**Extracted data**
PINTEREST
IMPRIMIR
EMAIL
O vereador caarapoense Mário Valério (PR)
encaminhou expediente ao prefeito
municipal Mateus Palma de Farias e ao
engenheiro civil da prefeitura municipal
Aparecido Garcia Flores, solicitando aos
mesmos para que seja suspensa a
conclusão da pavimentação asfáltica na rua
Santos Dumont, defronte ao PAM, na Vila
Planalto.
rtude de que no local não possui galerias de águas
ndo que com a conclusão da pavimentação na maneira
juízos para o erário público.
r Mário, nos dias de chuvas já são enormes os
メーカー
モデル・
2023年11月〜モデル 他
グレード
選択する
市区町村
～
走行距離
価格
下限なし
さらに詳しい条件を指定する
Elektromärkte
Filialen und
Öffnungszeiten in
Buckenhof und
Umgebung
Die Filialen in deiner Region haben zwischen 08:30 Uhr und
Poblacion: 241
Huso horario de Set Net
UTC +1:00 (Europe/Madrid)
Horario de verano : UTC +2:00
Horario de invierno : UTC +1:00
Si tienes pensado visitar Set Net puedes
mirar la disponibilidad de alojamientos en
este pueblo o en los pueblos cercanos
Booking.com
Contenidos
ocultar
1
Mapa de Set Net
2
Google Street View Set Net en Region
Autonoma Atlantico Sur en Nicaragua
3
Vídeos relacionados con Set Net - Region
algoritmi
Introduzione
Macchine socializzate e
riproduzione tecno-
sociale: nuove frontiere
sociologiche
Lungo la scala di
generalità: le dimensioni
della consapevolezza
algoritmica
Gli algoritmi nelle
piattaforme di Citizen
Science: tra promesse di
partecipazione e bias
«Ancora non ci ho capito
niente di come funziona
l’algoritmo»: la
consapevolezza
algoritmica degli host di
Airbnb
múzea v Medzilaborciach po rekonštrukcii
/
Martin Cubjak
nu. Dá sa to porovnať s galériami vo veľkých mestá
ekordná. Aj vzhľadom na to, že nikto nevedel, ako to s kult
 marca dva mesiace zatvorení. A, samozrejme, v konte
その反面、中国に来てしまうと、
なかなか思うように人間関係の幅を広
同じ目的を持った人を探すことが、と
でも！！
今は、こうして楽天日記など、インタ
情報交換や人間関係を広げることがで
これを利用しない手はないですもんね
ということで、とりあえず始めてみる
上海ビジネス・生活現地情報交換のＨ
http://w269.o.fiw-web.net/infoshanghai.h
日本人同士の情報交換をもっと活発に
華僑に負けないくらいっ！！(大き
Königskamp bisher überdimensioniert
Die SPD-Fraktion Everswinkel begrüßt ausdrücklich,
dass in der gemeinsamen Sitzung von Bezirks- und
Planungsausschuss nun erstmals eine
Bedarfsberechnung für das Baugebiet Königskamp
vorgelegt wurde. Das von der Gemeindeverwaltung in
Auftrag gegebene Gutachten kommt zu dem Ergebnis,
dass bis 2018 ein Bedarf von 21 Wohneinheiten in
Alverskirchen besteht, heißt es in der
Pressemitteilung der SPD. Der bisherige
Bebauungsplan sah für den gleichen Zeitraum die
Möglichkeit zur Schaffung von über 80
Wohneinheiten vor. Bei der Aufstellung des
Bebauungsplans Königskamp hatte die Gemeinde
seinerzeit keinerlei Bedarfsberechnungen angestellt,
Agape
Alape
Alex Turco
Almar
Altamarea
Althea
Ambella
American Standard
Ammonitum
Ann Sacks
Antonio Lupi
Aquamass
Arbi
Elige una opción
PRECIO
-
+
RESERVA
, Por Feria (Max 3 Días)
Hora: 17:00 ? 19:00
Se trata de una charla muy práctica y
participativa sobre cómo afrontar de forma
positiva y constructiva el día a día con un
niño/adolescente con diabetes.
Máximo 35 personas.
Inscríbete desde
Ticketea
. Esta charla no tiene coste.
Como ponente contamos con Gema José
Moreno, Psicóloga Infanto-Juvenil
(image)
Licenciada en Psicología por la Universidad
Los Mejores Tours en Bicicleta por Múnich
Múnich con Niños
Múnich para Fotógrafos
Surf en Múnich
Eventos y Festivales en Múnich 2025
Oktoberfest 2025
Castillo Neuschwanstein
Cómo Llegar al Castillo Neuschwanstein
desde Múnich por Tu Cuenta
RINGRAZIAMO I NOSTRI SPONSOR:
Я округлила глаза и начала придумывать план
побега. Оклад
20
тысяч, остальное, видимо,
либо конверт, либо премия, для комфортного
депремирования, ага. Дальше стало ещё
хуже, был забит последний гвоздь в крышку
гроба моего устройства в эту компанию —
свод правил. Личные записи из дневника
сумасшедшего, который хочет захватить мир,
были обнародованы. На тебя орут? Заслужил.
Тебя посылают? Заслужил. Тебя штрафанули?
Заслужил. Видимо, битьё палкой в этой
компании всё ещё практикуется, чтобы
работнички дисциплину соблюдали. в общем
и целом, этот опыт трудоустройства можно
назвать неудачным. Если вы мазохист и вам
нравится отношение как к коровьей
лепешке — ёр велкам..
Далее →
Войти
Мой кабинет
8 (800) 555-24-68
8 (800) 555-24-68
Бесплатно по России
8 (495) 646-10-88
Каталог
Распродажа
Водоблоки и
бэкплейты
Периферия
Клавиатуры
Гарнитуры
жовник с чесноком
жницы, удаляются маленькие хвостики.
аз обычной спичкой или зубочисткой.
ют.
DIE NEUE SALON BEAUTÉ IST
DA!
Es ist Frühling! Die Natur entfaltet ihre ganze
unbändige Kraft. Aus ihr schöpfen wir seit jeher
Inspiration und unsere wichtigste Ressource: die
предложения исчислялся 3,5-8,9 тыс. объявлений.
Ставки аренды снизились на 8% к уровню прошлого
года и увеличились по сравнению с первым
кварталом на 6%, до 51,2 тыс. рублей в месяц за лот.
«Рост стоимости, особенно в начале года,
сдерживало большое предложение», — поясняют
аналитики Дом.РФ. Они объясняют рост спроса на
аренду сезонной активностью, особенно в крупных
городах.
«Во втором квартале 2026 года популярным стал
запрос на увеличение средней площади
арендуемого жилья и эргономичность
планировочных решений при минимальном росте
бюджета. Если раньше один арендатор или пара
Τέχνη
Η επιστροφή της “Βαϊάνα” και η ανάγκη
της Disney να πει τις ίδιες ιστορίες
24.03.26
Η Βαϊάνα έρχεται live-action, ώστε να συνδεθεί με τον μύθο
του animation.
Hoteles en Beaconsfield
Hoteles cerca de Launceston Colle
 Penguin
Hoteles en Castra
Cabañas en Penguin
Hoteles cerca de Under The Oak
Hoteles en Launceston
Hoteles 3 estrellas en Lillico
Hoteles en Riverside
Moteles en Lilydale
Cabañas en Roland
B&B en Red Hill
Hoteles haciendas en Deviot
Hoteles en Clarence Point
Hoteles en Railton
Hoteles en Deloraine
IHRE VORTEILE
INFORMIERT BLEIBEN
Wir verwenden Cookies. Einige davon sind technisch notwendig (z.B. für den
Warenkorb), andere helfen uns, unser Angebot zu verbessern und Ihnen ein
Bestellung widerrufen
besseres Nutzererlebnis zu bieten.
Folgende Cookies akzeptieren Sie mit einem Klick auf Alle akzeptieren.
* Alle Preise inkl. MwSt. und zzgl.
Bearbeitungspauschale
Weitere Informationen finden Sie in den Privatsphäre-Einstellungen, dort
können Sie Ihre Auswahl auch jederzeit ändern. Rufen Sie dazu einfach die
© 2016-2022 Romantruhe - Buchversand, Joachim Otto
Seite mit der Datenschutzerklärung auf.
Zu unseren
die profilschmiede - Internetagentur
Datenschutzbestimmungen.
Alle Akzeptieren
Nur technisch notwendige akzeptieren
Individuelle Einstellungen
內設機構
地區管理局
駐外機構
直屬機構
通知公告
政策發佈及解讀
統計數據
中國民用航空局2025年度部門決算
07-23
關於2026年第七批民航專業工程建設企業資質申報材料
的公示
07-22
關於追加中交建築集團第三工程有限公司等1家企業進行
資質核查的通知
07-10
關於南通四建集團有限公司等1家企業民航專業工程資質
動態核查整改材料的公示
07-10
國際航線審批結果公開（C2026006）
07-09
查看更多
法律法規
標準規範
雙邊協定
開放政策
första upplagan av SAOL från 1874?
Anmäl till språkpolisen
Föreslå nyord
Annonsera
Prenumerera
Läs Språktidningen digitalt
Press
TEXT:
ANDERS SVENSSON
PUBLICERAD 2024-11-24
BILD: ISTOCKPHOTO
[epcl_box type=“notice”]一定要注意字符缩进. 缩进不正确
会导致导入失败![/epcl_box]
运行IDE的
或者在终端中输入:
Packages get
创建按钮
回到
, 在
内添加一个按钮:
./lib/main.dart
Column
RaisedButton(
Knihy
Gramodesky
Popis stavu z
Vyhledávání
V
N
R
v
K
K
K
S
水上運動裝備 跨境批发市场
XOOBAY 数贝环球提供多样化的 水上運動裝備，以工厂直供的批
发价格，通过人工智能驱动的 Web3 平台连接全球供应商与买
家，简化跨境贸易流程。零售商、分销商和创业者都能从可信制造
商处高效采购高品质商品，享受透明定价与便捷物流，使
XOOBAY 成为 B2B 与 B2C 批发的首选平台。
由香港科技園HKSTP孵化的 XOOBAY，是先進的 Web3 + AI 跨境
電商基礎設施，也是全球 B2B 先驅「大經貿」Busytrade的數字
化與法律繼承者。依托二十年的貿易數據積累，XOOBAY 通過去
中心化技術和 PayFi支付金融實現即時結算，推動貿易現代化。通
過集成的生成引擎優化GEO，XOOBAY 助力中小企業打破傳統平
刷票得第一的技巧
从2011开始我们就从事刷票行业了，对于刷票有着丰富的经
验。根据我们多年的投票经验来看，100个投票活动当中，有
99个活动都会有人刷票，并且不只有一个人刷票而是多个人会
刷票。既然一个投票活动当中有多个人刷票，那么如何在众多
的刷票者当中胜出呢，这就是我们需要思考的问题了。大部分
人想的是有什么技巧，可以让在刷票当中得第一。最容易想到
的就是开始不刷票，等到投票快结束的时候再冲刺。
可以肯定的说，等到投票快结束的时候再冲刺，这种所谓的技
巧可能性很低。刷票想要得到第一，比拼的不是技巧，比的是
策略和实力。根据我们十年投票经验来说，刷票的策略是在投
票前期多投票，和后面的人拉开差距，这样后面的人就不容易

**What is being asked**
Output the lines of the entries from the start through the line containing "Si tienes pensado visitar Set Net puedes", copied verbatim.

**Output of the exercise**
PINTEREST
IMPRIMIR
EMAIL
O vereador caarapoense Mário Valério (PR)
encaminhou expediente ao prefeito
municipal Mateus Palma de Farias e ao
engenheiro civil da prefeitura municipal
Aparecido Garcia Flores, solicitando aos
mesmos para que seja suspensa a
conclusão da pavimentação asfáltica na rua
Santos Dumont, defronte ao PAM, na Vila
Planalto.
rtude de que no local não possui galerias de águas
ndo que com a conclusão da pavimentação na maneira
juízos para o erário público.
r Mário, nos dias de chuvas já são enormes os
メーカー
モデル・
2023年11月〜モデル 他
グレード
選択する
市区町村
～
走行距離
価格
下限なし
さらに詳しい条件を指定する
Elektromärkte
Filialen und
Öffnungszeiten in
Buckenhof und
Umgebung
Die Filialen in deiner Region haben zwischen 08:30 Uhr und
Poblacion: 241
Huso horario de Set Net
UTC +1:00 (Europe/Madrid)
Horario de verano : UTC +2:00
Horario de invierno : UTC +1:00
Si tienes pensado visitar Set Net puedes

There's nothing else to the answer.